The third thing that working at M&S taught me is a bit more obscure. It's difficult to say exactly what I learned. But I'll explain and we'll see where we find ourselves (part of the problem here is that I conceived the idea for this blog a while back, and I now can't remember what I originally believed I had learned from the following experience).

Some back story is required.

My first real best friend was called Daniel H. I've mentioned him before in this blog because the primary influence he has had on my life (more important than being my first best friend, although I thank him for that) was that he introduced me to basketball.

(Note also that once, when asked about origin of our friendship not long after its inception, Daniel told the asker that we had had a fight: if I had won we would not be friends, and if he had won we would agree to be friends, Daniel triumphantly explained that he had won the fight and so we had become friends.

Now, I don't remember this happening and it sounds like a lie, I also recall however that at the time we were I asked I couldn't remember how we had met or why we were friends.

About a week later I decided to test out the theory that he had beaten me in a fight. I suggested a play fight. With compete modesty I can tell you that I completely over-powered him very easily. So I must say that the story seems extremely unlikely.

I also believe that winning this fight is the sole reason for my undue confidence that should I become involved in a violent physical altercation that I would be fine. Fights are something that, to my equidistant happiness and disappointment, have been in extreme scarcity in my life.)

Some years after my friendship with Daniel had disappeared altogether (we went to different schools in years pre-mobile phone or MySpace) I saw in Marks & Spencer a man named Keith R.

Keith had been the husband of Daniel's mum at the main time I knew Daniel, so he was Daniel's step-dad. They had divorced a little time before I lost contact with Daniel (I believe it was their divorce that in sighted Daniel and his mum and sister to move away from Southwick).

So I saw him, but couldn't quite place who he was. To my delight he handed over his credit card and I took a peak at the name. It was Keith's name.

I realised then why I hadn't recognised him completely. See, my memory of him was from about eight years earlier, and to put it sensibly, eight years before I was 16, I was 8, and being 8 makes a big difference to your memory.

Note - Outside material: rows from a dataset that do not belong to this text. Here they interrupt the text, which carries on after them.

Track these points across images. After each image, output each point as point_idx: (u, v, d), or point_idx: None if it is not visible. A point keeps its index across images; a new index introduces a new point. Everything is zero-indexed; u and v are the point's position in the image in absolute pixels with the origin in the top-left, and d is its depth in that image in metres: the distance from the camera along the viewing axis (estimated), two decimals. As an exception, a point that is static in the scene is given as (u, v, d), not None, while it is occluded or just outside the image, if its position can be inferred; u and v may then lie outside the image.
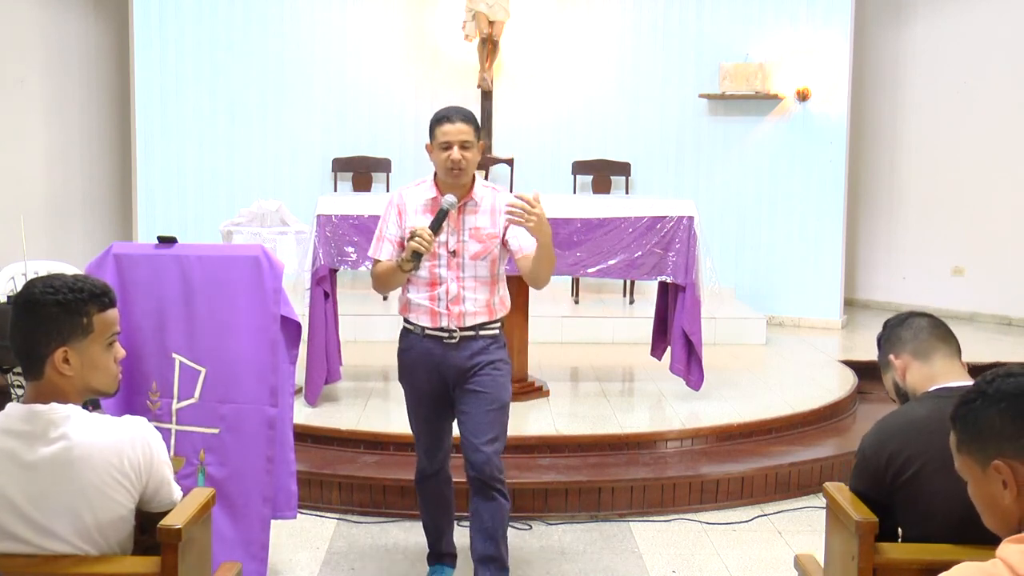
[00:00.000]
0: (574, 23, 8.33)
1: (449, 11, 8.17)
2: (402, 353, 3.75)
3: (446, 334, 3.61)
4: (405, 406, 3.83)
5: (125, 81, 8.40)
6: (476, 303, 3.61)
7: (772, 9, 8.13)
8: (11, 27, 7.51)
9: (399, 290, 3.74)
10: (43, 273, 2.47)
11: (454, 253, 3.59)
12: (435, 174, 3.67)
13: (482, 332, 3.64)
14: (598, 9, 8.33)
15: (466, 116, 3.61)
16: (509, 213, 3.42)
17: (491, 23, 7.81)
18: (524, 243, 3.59)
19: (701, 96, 8.23)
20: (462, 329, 3.61)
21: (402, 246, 3.58)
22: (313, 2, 8.28)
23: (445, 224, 3.55)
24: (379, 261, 3.67)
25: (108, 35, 8.67)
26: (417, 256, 3.46)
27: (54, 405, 2.23)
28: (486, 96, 8.00)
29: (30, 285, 2.28)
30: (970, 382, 2.42)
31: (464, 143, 3.55)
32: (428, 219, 3.55)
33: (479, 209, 3.62)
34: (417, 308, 3.64)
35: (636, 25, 8.32)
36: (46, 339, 2.23)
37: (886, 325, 2.73)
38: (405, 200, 3.68)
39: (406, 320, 3.72)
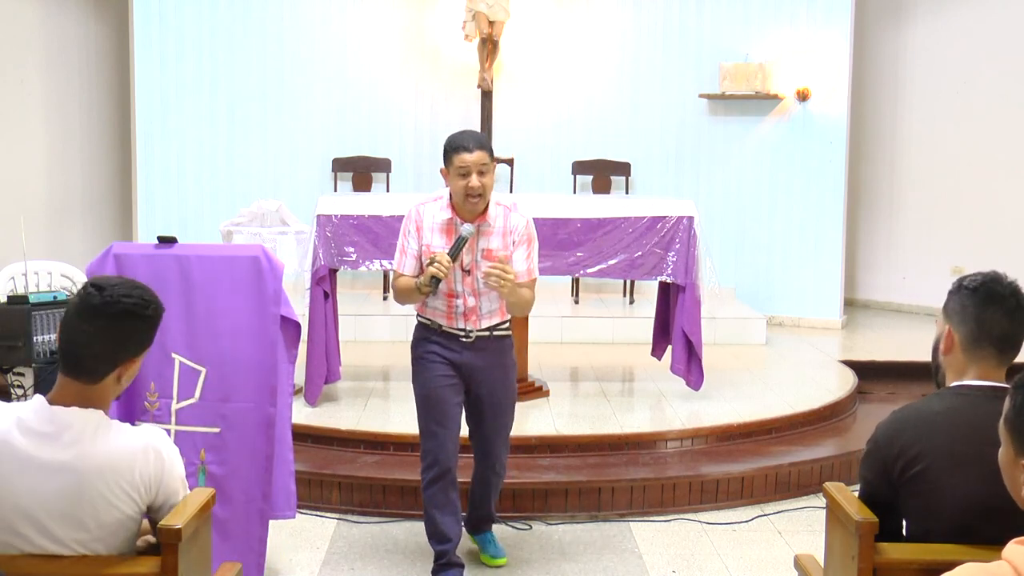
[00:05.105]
0: (574, 23, 8.33)
1: (449, 11, 8.17)
2: (418, 343, 3.88)
3: (462, 333, 3.80)
4: (413, 404, 3.90)
5: (125, 81, 8.40)
6: (490, 309, 3.82)
7: (772, 9, 8.13)
8: (11, 27, 7.50)
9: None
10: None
11: (468, 272, 3.75)
12: (451, 194, 3.75)
13: (495, 332, 3.87)
14: (598, 9, 8.33)
15: (481, 142, 3.72)
16: (486, 277, 3.63)
17: (491, 23, 7.80)
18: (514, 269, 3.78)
19: (701, 96, 8.23)
20: (478, 330, 3.81)
21: (422, 265, 3.75)
22: (313, 2, 8.28)
23: None
24: (402, 275, 3.81)
25: (108, 35, 8.66)
26: (436, 281, 3.63)
27: (75, 409, 2.20)
28: (486, 96, 8.00)
29: (110, 291, 2.21)
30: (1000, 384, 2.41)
31: (482, 170, 3.65)
32: (443, 239, 3.72)
33: (492, 231, 3.77)
34: (434, 311, 3.82)
35: (636, 25, 8.32)
36: (133, 349, 2.25)
37: (962, 286, 2.60)
38: (422, 216, 3.80)
39: (422, 316, 3.87)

My 8-year-old memory of Keith was of a large, heroic man. I recall being told a story by my mum of being he once dived into the road at the last second when Daniel's younger sister (and not even Keith's blood-related daughter) had wandered into the road with a car approaching.

But now as he stood in front of me, I saw a very different man. I was only 16, and hadn't yet filled out my frame entirely, but already I was more broad-shouldered than he. While not slight, I cannot be described as someone with a particularly large frame anyway.

So in that sense he seemed almost scrawny. Thin, almost emaciated, and with rather sharp angular features that I wouldn't have credited.
I asked him if he was Keith R, and he said yes, and that he thought that he recognised me but couldn't recall who I was.

I learned that my memory was hugely subject to my own manipulation due to the stories I had been told.

To this day I don't believe I have seen Daniel or any other members of his family.